● **SELECTION**
DENVER – Western hunters, ranchers and wildlife advocates are running television and online ads throughout the West that ask Interior Secretary Ryan Zinke to honor the deal the federal government made to conserve greater sage-grouse and its habitat.
The bird, found only in Western sagebrush lands, was headed toward a listing under the Endangered Species Act when plans developed by state and federal agencies, sportsmen and women, ranchers, local elected officials and oil and gas industry representatives convinced the U.S. Fish and Wildlife Service that a listing wouldn’t be necessary. The plans, which address state-specific concerns, include commonsense protections for sage-grouse while keeping public lands open to hunting, recreation, grazing, drilling and other activities.
However, changes being sought by the Trump administration threaten to unravel the compromise and one of the country’s largest-ever conservation efforts. The administration wants to remove reasonable safeguards for the bird and habitat that support more than 350 other species.
“In Wyoming, the best solutions to any problem come from working together. We did that with the sage-grouse issue. It was good old-fashioned kitchen-table problem solving,” said Walt Gasson, a lifelong hunter featured in the TV ad. “We came up with a deal that was good for sage-grouse and good for Wyoming. We invite those in D.C. to get down off their high horses, come to the table and join us to honor the deal.”

● **SET TASK 1**
In the sage-grouse article, how many other species does the habitat support besides the bird itself?
● **SET TASK 2**
Reproduce the part of the sage-grouse article starting with "However, changes being" and going on through "350 other species.".

● **SOURCE DATA**

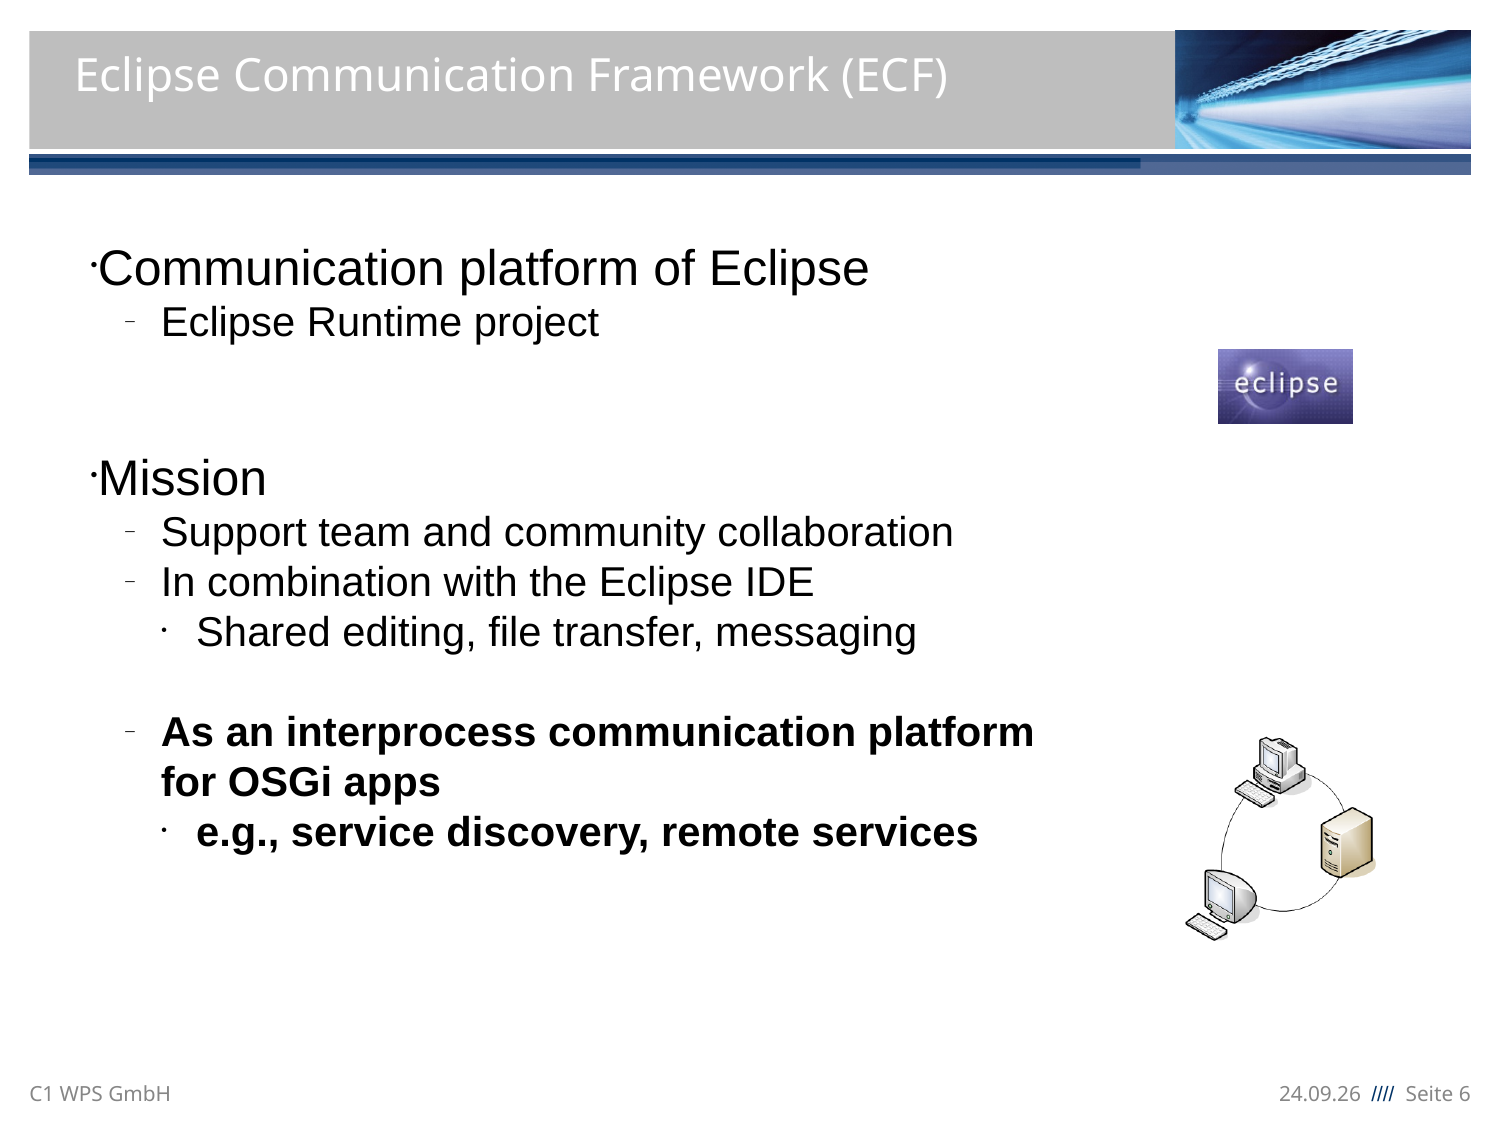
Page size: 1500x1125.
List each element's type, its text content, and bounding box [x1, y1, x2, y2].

● **EXPECTED ANSWER 1**
More than 350.

● **EXPECTED ANSWER 2**
However, changes being sought by the Trump administration threaten to unravel the compromise and one of the country’s largest-ever conservation efforts. The administration wants to remove reasonable safeguards for the bird and habitat that support more than 350 other species.